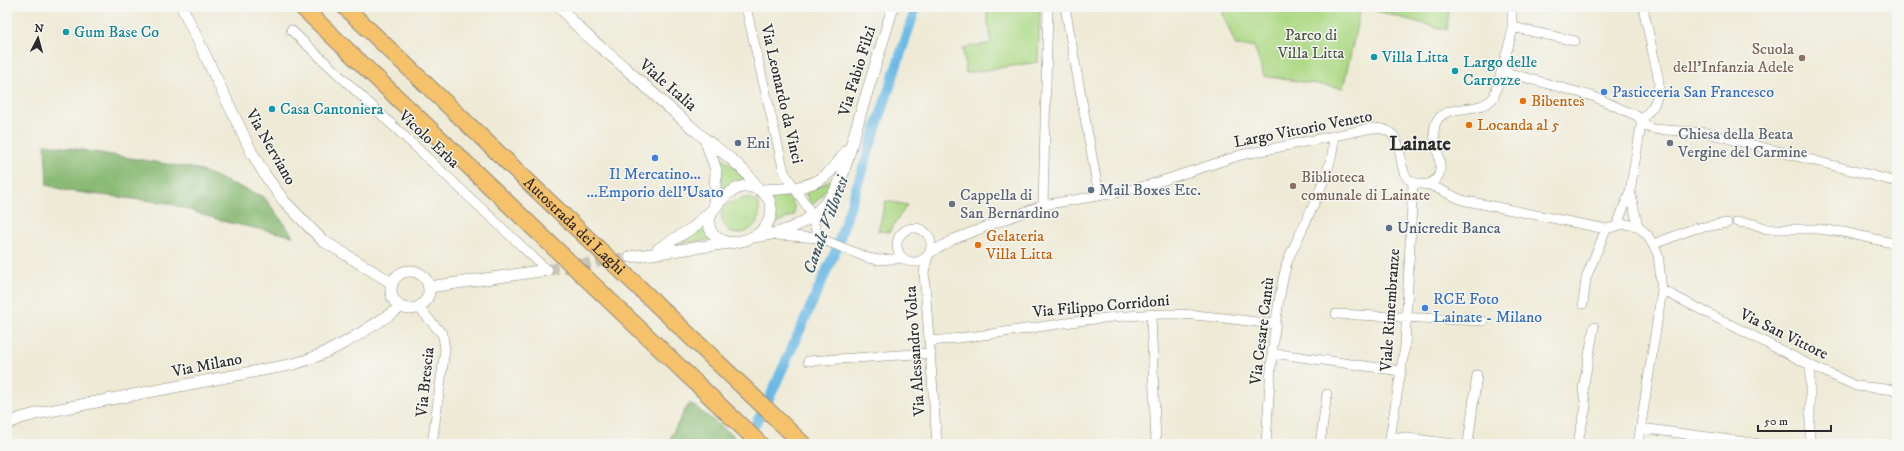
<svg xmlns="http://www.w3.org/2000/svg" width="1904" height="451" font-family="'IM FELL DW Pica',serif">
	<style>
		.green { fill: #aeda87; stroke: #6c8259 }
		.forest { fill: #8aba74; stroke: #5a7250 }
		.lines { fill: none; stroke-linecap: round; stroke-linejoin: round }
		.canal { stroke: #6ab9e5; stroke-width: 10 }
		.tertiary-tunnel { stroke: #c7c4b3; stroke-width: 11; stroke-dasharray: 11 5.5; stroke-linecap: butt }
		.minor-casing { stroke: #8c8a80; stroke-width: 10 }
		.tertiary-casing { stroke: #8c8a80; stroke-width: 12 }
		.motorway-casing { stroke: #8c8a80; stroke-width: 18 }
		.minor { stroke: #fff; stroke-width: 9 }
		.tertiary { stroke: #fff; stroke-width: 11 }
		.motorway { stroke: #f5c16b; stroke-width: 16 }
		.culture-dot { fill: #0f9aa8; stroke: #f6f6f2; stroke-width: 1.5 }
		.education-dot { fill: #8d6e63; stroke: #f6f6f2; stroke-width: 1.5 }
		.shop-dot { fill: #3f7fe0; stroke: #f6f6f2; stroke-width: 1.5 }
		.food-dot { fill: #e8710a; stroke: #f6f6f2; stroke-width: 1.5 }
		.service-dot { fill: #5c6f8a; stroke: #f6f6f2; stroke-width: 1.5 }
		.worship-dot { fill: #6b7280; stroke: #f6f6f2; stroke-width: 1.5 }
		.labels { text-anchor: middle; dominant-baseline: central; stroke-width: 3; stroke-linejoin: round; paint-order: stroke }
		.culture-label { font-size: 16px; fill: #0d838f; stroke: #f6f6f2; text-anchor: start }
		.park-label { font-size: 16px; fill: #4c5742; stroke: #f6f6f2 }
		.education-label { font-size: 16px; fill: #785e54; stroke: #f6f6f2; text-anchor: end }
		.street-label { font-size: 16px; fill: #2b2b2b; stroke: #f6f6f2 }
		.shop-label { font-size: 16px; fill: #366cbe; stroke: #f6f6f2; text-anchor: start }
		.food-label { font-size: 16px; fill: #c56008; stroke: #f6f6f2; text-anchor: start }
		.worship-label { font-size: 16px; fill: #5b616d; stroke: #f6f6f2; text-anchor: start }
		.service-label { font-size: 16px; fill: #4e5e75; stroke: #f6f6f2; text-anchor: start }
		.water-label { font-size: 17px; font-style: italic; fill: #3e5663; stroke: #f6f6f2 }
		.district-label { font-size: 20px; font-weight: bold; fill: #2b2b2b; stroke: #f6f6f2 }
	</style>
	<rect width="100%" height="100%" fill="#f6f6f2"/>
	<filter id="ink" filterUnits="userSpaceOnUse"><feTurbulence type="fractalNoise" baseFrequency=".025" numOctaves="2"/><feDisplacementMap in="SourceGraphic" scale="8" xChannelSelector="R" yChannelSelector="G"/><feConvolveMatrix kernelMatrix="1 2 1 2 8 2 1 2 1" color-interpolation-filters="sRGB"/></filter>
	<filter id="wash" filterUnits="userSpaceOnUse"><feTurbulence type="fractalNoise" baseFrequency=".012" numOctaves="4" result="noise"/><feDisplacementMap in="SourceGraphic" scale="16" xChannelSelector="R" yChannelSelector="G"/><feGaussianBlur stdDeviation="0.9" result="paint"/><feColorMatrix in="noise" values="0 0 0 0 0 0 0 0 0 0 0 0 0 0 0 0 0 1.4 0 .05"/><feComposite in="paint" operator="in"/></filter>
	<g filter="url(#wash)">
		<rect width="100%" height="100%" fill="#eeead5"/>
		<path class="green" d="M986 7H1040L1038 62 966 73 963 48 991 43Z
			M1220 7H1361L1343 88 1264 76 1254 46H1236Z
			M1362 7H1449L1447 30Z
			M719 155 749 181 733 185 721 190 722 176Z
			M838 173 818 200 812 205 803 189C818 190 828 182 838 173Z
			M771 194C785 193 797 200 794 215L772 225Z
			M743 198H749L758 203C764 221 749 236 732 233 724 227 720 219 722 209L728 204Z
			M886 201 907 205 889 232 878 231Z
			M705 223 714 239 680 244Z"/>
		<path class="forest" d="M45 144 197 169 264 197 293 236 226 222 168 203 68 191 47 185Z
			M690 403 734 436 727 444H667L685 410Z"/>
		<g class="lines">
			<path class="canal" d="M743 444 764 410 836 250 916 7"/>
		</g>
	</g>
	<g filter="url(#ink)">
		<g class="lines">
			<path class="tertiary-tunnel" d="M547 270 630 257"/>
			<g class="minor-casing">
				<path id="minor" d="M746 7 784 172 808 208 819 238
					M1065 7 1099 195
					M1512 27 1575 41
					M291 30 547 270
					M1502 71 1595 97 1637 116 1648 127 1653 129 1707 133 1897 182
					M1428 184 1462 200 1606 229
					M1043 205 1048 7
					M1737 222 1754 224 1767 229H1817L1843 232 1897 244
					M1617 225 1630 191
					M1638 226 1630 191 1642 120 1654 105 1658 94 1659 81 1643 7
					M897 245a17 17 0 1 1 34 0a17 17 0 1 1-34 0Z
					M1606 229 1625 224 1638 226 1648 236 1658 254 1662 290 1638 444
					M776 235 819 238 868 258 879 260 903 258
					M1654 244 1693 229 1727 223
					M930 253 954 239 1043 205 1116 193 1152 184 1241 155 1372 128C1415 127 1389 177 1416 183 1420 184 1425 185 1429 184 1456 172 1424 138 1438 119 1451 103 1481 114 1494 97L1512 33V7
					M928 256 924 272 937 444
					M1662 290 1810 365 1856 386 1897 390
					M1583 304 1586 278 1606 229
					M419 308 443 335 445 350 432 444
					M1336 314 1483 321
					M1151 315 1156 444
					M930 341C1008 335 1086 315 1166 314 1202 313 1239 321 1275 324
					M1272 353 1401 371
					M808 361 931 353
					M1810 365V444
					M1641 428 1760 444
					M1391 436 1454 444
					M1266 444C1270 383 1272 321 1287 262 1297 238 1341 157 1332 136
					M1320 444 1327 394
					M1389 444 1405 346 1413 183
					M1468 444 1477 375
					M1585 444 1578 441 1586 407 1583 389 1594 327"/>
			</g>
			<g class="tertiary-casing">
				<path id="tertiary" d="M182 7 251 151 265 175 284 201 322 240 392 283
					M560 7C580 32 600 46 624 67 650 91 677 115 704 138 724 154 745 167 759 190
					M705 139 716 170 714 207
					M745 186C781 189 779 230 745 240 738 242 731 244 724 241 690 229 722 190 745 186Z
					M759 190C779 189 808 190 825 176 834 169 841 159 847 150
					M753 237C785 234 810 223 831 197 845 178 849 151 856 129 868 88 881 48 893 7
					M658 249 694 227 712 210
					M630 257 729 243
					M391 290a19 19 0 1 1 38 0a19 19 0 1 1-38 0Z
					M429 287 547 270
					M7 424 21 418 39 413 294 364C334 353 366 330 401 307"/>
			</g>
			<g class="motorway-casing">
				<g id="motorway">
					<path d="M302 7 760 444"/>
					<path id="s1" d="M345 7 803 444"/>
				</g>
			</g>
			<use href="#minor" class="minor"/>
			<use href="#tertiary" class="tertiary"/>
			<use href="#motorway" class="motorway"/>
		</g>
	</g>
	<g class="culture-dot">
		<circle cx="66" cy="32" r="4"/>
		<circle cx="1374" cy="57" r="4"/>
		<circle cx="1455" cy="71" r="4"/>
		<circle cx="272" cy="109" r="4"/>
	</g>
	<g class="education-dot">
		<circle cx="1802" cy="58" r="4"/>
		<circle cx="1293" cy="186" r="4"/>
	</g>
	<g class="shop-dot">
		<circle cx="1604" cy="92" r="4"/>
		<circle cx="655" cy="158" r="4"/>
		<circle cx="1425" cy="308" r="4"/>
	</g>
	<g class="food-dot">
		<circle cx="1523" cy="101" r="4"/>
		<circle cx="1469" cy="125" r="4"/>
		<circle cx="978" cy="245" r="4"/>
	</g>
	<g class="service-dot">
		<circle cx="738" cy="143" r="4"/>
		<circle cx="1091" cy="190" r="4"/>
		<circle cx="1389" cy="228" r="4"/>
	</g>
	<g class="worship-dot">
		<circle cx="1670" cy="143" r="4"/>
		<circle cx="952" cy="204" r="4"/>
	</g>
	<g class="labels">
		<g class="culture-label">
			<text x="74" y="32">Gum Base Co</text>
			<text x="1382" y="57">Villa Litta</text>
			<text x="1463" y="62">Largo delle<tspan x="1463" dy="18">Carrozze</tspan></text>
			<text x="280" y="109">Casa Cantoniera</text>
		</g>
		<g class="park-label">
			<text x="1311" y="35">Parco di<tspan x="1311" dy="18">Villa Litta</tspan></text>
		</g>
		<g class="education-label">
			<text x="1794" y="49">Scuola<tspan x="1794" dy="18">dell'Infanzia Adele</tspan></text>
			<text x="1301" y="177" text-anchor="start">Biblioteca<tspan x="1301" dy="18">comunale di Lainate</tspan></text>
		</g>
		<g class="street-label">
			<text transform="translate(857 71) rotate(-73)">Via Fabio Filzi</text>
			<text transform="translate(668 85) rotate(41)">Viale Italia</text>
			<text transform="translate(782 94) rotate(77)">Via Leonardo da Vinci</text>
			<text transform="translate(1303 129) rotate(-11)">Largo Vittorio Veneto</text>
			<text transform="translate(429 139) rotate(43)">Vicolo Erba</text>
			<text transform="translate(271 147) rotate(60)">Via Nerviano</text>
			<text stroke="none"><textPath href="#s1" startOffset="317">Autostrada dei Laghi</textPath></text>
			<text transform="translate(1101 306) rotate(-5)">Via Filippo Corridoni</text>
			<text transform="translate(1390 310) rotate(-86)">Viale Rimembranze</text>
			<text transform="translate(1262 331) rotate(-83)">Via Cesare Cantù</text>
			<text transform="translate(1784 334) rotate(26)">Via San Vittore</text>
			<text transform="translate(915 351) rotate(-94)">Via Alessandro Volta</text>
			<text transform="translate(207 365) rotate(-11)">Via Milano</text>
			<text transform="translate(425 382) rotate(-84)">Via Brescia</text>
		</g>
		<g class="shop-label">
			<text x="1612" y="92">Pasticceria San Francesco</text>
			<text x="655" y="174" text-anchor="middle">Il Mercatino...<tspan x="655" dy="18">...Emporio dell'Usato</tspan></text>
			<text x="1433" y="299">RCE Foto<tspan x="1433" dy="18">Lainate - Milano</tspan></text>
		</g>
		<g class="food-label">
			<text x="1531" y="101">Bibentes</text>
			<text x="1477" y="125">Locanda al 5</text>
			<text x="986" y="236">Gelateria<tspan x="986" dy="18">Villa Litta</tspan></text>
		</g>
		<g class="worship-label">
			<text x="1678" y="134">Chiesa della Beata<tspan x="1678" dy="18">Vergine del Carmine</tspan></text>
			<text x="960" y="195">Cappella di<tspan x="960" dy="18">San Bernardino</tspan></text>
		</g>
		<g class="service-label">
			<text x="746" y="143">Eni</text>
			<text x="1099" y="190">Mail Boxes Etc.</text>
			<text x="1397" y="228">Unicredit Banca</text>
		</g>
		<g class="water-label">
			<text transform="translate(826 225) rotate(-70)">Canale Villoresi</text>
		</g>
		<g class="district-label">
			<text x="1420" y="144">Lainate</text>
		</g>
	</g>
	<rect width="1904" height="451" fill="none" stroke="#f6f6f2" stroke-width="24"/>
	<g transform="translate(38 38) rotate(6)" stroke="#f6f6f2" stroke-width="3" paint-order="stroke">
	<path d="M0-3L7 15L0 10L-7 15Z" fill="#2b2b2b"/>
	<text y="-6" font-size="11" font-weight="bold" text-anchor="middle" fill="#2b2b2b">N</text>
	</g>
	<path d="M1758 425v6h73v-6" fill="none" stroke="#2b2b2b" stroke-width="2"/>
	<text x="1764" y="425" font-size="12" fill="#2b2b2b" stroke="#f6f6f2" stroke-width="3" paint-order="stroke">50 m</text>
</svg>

----------

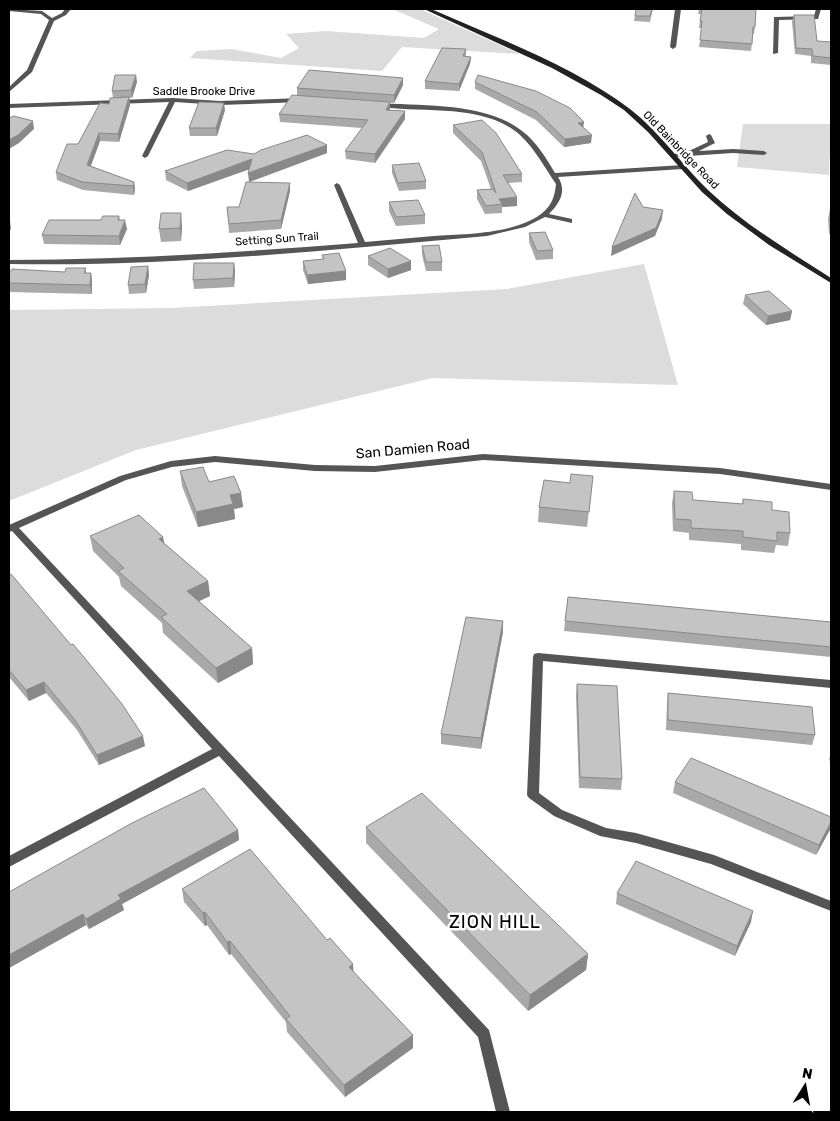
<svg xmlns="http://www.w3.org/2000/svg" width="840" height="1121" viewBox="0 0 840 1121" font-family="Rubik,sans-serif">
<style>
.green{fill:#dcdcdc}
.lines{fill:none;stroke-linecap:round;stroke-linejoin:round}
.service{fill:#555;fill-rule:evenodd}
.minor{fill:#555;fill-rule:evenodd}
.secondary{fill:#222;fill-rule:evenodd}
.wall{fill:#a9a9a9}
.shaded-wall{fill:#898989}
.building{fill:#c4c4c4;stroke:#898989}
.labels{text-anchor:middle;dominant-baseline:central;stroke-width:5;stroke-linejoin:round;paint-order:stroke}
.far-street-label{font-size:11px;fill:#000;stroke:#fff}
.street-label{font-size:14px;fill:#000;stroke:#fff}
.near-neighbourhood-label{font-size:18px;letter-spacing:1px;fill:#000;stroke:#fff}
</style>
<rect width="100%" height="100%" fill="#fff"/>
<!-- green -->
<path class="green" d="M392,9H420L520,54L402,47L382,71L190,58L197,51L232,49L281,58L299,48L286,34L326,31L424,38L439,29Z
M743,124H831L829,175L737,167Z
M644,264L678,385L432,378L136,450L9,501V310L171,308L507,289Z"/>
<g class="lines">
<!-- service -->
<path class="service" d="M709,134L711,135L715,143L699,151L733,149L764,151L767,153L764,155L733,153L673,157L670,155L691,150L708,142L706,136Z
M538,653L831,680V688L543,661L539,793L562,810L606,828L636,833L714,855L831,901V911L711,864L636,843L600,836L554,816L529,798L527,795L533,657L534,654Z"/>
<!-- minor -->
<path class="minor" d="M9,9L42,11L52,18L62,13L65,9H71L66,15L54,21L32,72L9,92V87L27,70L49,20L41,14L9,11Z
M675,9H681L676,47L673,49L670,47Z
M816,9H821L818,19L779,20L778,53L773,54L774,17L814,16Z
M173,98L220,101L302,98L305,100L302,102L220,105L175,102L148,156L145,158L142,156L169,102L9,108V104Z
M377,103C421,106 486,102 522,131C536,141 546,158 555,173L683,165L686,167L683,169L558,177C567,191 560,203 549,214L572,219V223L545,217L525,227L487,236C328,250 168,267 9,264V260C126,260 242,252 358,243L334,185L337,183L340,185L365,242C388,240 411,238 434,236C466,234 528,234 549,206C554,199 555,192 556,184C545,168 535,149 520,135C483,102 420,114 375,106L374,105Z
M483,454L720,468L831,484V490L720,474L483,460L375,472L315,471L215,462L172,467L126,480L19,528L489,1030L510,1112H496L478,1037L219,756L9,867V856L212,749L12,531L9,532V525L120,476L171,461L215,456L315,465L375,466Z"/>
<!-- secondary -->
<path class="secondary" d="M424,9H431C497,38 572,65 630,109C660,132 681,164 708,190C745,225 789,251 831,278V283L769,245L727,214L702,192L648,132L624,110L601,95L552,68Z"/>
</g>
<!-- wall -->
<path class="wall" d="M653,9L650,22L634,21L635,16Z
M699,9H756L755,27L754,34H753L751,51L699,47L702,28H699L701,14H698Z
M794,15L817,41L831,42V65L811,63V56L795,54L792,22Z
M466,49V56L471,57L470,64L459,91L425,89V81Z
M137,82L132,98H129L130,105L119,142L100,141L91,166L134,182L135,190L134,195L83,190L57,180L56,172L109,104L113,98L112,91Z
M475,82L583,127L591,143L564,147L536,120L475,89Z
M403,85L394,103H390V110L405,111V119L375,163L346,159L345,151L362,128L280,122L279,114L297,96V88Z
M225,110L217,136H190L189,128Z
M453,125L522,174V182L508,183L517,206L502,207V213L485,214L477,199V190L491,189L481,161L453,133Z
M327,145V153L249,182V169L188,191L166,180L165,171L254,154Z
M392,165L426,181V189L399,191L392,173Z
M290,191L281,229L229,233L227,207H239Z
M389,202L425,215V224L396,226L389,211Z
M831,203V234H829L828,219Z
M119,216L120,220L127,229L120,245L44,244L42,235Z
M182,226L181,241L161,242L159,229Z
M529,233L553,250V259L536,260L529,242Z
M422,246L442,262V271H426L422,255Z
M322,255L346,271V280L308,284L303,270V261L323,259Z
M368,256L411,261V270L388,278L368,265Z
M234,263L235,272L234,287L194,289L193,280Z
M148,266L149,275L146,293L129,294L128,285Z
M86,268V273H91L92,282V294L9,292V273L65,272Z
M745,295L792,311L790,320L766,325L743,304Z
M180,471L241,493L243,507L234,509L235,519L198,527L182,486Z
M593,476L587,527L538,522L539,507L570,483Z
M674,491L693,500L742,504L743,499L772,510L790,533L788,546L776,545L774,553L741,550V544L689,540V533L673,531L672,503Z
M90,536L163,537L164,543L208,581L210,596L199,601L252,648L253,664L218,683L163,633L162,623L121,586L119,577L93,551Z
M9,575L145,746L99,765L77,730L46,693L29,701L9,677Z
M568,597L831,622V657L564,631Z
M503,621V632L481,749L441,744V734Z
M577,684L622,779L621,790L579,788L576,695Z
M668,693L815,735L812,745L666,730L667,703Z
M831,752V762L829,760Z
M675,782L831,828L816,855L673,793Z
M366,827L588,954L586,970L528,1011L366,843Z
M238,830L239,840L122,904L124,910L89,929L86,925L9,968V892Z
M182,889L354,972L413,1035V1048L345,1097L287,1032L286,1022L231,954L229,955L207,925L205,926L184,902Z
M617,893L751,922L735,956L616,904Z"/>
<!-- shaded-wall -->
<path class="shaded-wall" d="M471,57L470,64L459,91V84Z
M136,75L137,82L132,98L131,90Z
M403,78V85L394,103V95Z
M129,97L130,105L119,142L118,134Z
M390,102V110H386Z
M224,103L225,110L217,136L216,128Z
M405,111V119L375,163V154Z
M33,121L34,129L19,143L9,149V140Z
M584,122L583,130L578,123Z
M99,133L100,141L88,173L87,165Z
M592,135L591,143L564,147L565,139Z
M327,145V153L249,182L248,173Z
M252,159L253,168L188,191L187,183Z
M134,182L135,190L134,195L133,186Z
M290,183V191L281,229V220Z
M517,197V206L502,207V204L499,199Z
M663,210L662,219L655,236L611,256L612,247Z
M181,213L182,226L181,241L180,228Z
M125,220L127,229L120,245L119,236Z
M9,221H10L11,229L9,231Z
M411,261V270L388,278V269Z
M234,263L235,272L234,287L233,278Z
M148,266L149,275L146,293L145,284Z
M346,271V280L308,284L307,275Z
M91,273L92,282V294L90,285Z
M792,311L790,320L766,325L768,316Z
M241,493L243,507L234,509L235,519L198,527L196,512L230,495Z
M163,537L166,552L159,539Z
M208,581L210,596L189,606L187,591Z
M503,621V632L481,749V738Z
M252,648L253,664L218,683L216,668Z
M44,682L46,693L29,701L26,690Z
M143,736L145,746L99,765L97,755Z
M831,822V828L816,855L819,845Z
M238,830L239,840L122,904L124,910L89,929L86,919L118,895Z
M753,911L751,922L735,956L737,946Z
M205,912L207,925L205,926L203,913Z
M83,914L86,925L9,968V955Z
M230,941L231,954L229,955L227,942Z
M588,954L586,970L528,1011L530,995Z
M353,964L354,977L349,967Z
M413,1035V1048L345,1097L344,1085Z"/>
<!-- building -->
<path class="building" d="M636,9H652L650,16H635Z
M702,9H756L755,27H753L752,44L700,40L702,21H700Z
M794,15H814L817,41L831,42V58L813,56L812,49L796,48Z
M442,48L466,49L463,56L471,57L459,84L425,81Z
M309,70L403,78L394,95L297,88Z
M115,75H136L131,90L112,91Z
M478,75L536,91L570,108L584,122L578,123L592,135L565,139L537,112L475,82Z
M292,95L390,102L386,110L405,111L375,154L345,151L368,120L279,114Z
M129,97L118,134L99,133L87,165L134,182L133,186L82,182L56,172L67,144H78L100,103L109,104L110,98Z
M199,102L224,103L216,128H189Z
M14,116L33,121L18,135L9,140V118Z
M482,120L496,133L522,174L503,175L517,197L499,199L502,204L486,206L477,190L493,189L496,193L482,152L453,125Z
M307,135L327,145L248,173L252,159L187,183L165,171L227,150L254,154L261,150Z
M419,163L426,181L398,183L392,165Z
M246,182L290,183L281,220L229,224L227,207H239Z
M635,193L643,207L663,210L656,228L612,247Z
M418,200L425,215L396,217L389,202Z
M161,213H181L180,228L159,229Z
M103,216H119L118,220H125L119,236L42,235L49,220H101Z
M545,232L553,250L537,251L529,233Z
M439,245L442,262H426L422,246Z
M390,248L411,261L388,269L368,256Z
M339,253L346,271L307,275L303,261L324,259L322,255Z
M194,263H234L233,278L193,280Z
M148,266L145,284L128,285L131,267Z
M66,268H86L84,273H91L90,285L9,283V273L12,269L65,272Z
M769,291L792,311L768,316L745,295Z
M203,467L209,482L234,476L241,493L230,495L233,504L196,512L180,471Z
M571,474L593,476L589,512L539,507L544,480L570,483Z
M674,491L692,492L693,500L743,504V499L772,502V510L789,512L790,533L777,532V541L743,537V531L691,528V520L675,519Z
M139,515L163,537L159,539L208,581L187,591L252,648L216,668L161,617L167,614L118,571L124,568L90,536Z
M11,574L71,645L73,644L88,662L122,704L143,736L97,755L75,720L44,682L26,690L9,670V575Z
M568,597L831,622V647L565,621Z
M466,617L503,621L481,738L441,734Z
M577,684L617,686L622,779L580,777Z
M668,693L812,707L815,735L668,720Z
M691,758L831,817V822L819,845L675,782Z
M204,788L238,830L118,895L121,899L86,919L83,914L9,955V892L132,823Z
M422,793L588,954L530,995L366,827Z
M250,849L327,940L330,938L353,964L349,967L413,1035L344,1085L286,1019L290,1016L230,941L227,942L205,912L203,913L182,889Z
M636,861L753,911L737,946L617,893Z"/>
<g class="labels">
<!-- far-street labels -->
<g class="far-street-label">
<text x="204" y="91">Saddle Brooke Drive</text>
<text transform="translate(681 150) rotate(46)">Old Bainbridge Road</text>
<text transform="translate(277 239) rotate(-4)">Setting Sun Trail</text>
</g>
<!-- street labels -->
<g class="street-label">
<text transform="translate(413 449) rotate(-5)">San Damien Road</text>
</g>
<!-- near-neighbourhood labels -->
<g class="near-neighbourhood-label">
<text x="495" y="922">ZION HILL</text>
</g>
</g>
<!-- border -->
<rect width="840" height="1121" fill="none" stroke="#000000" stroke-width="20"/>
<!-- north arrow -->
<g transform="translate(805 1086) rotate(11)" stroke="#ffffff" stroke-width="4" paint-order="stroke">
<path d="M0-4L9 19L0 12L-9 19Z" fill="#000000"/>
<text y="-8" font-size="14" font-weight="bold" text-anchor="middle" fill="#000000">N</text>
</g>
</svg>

----------

**PROBLEM STATEMENT**
Which lines in the entries above contain "wash"? Pull each of them out.

**EXERCISE SOLUTION**
	<filter id="wash" filterUnits="userSpaceOnUse"><feTurbulence type="fractalNoise" baseFrequency=".012" numOctaves="4" result="noise"/><feDisplacementMap in="SourceGraphic" scale="16" xChannelSelector="R" yChannelSelector="G"/><feGaussianBlur stdDeviation="0.9" result="paint"/><feColorMatrix in="noise" values="0 0 0 0 0 0 0 0 0 0 0 0 0 0 0 0 0 1.4 0 .05"/><feComposite in="paint" operator="in"/></filter>
	<g filter="url(#wash)">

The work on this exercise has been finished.